#### Task requirements:
Every line with the word "wall" in it should be extracted from the data that follows.

#### Record extracts:
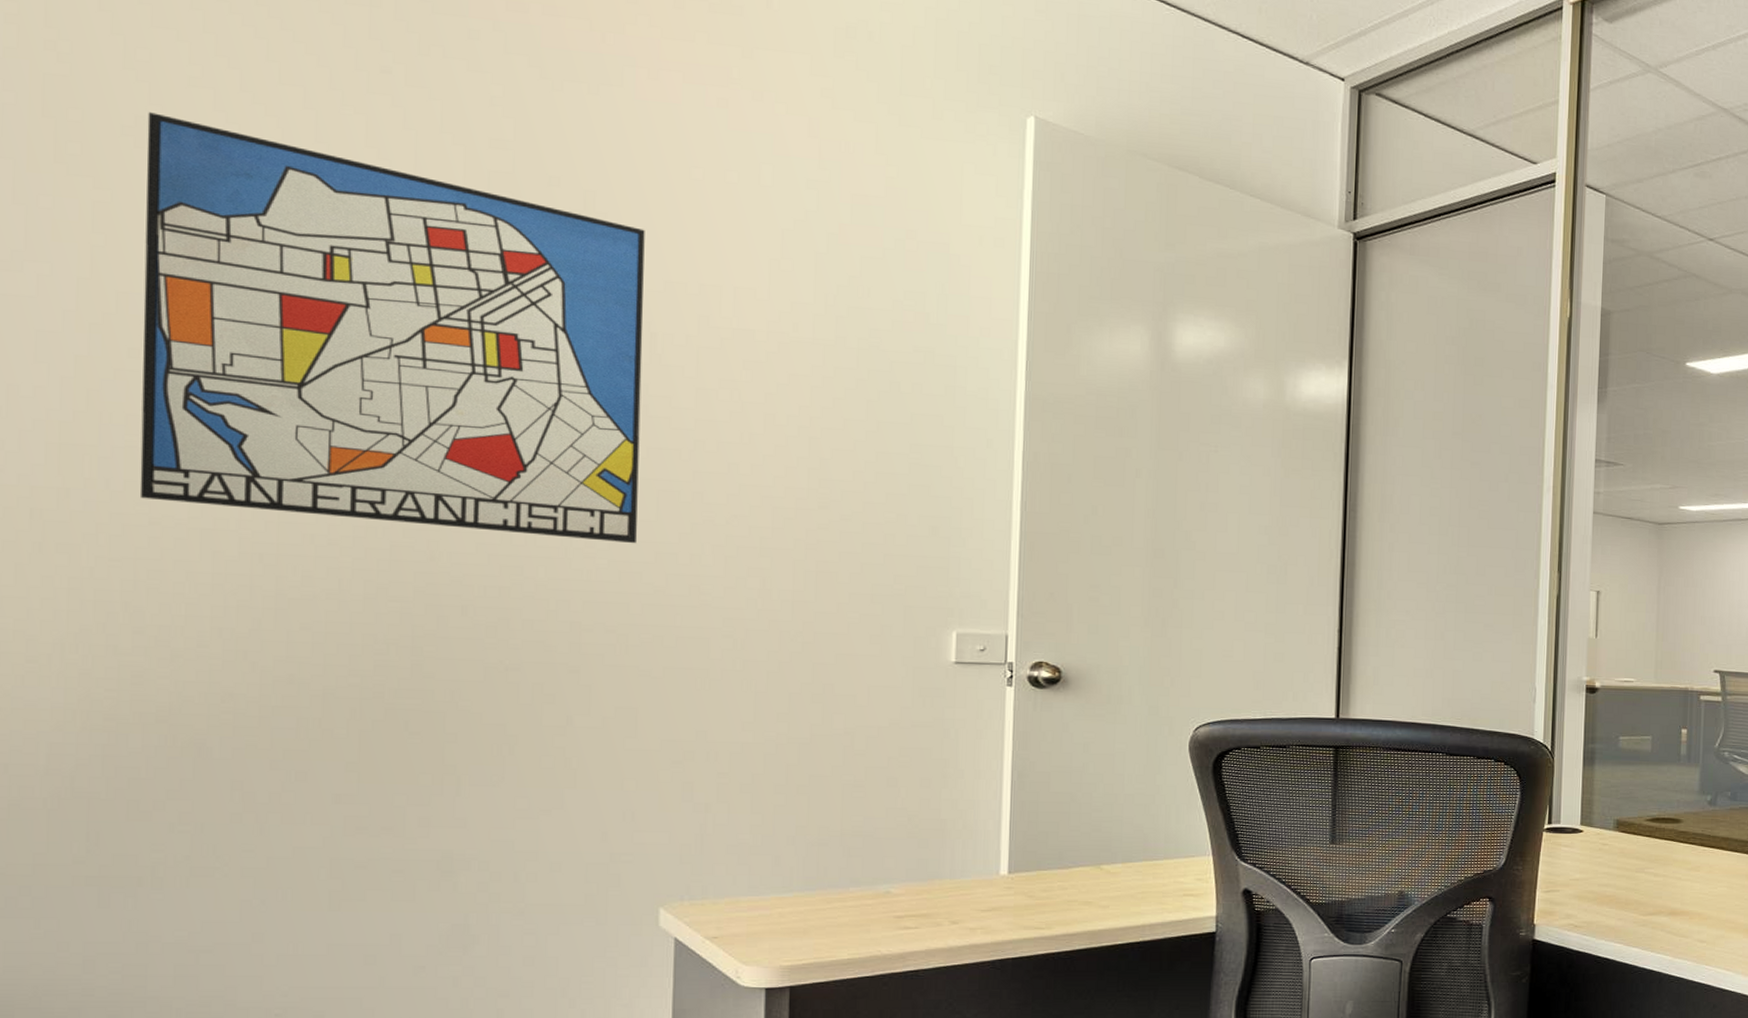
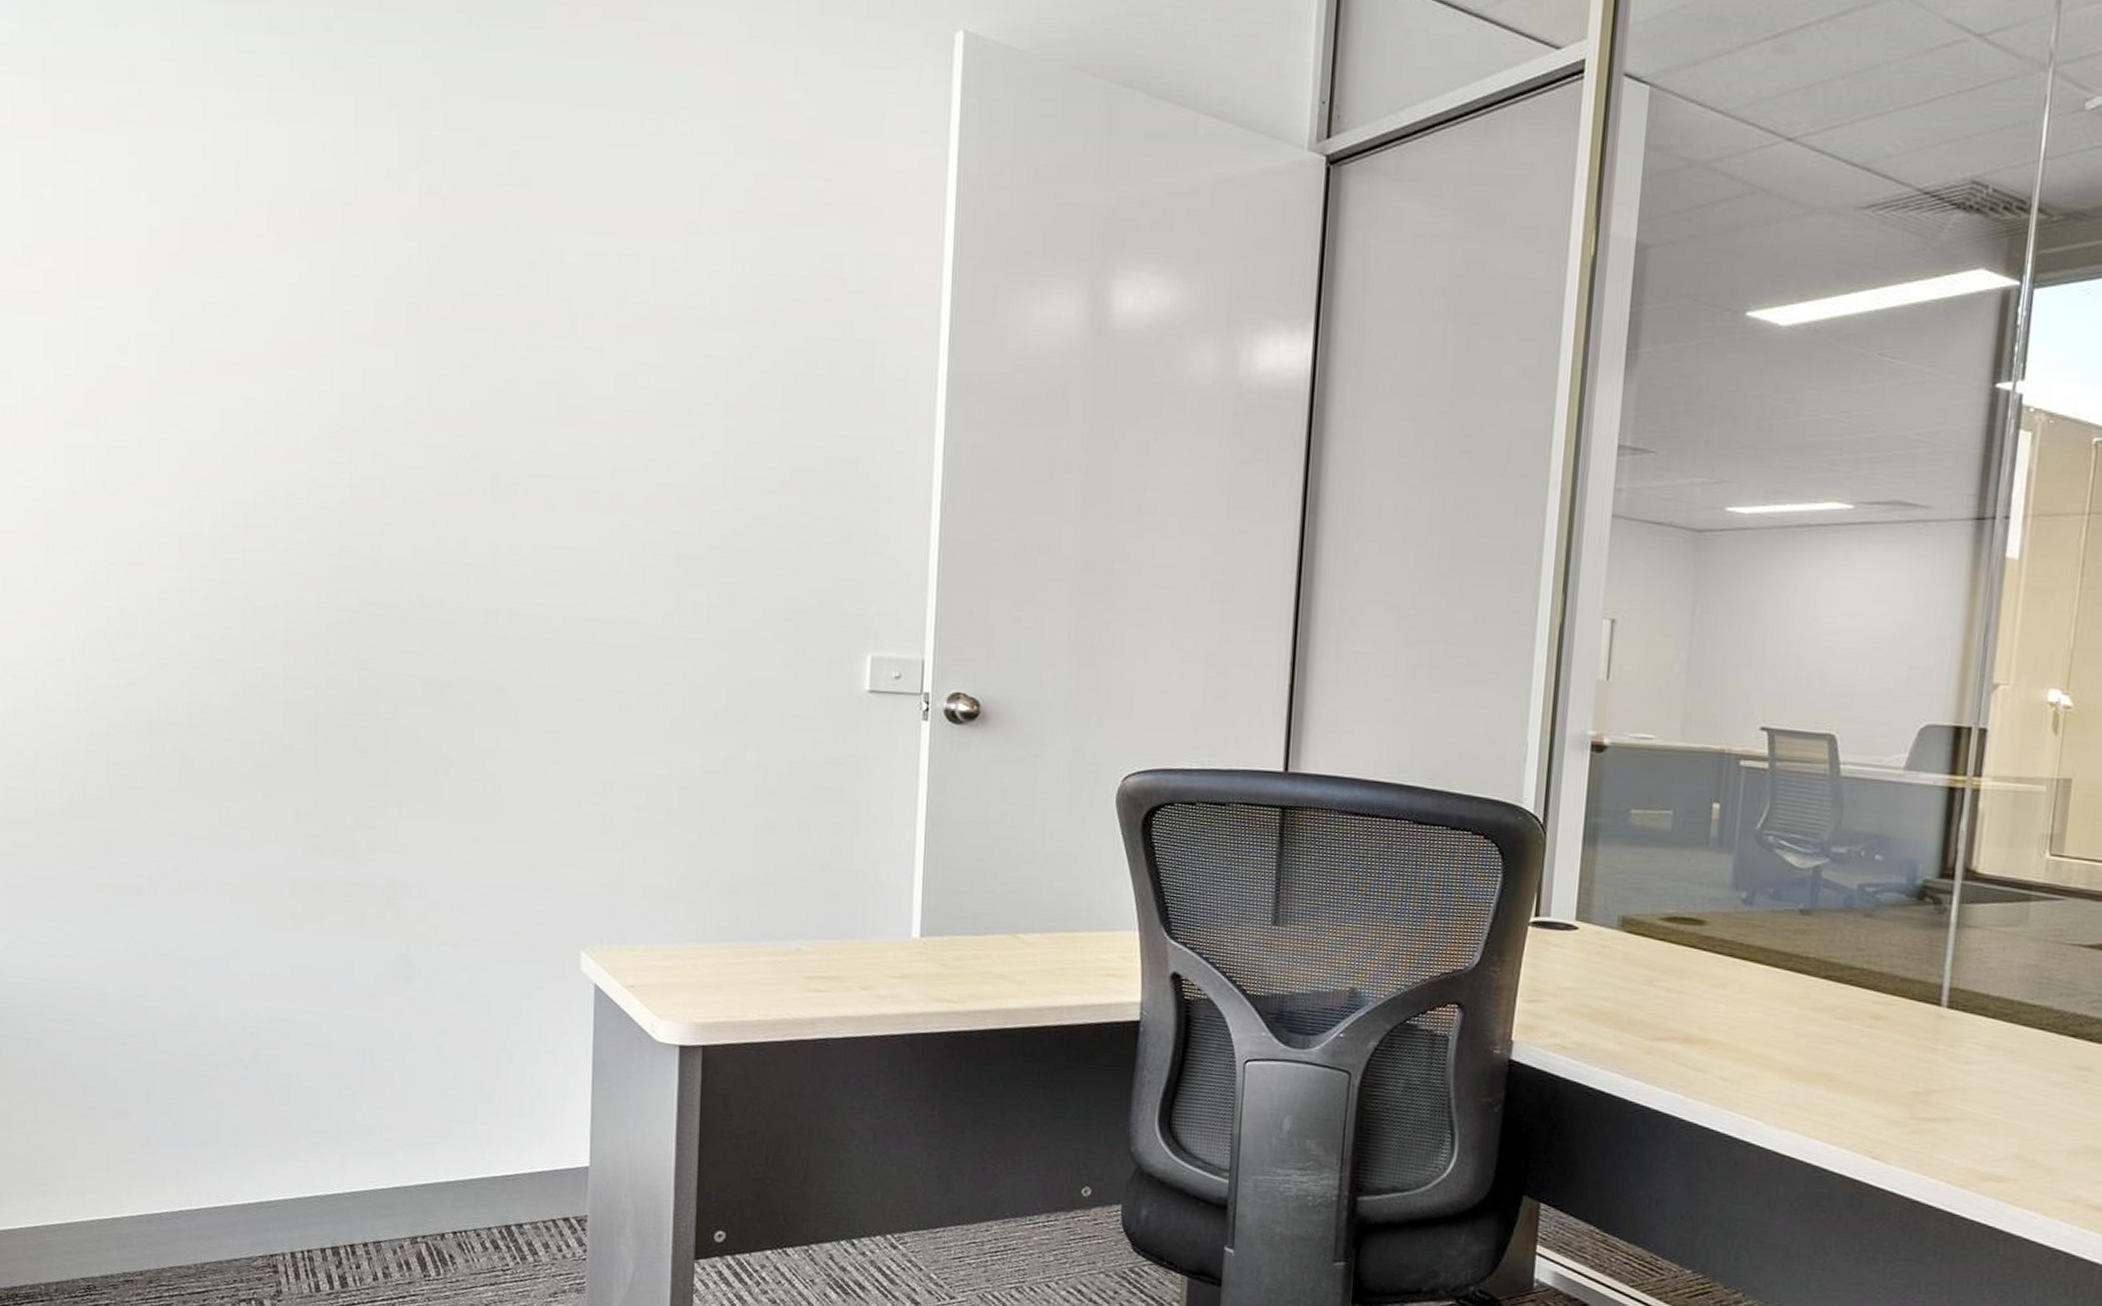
wall art: present [139,112,645,544] -> none [127,91,567,551]

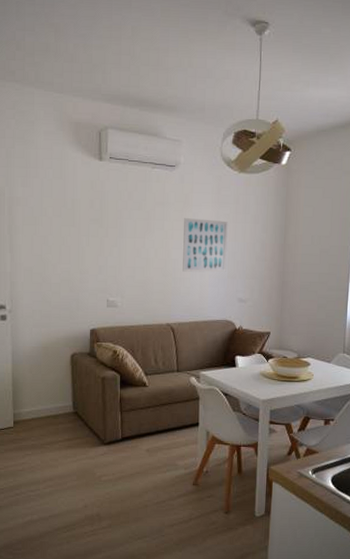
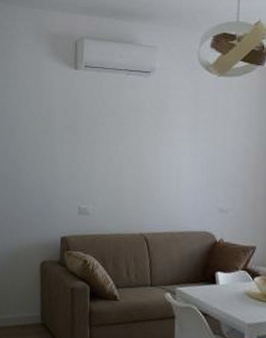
wall art: present [183,218,228,273] -> none [157,124,207,181]

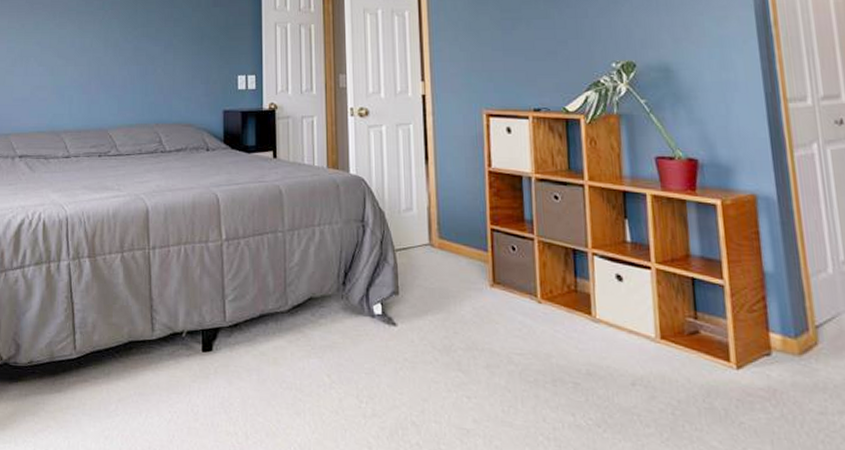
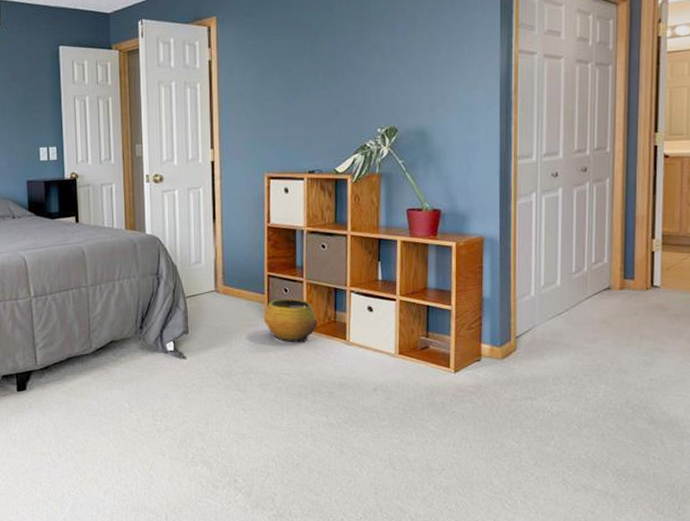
clay pot: none [489,258,555,315] -> present [264,298,318,343]

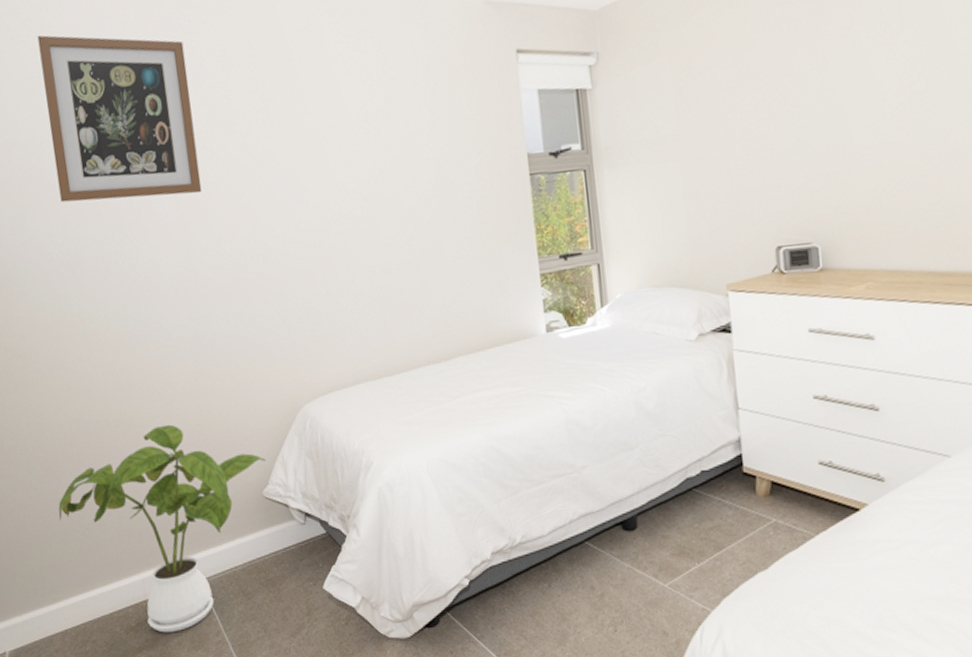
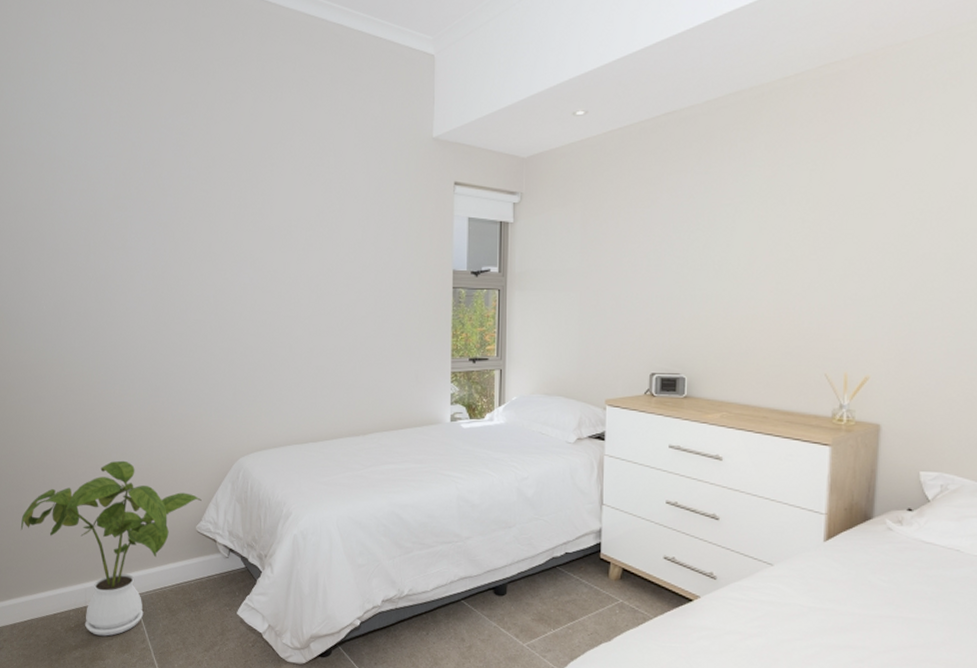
wall art: present [37,35,202,203] -> none [52,119,176,269]

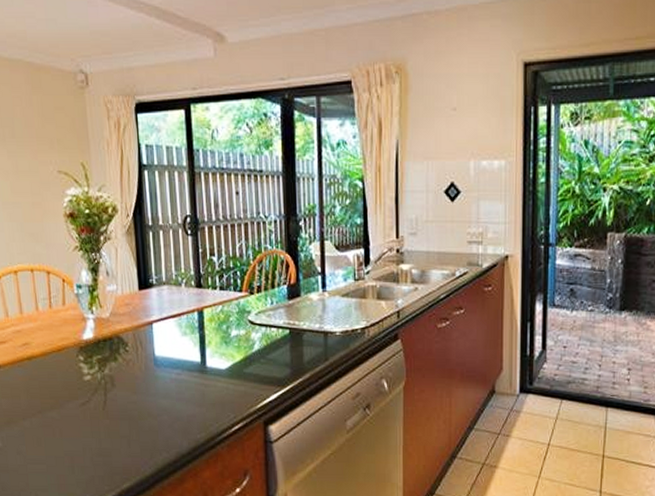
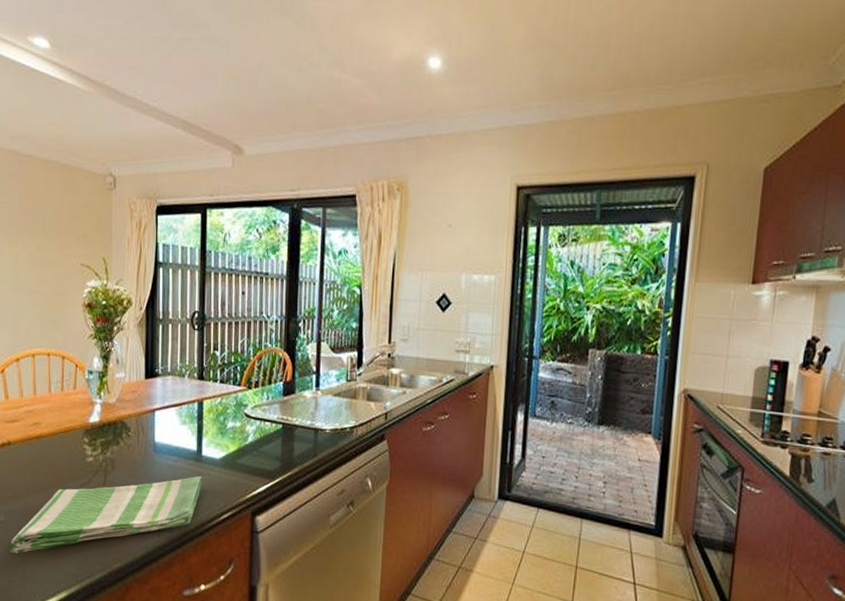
dish towel: none [11,388,210,479] -> present [10,476,203,553]

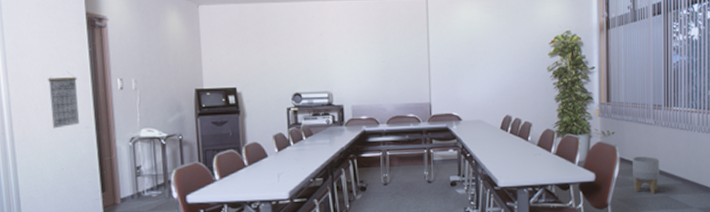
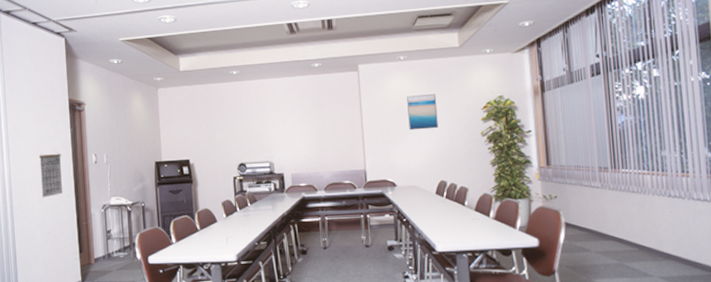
wall art: none [476,26,506,63] -> present [407,94,439,131]
planter: present [632,156,660,195] -> none [578,221,611,262]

#### Finished exercise:
wall art: present [139,112,645,544] -> none [127,91,567,551]
wall art: present [183,218,228,273] -> none [157,124,207,181]
wall art: present [37,35,202,203] -> none [52,119,176,269]
wall art: none [476,26,506,63] -> present [407,94,439,131]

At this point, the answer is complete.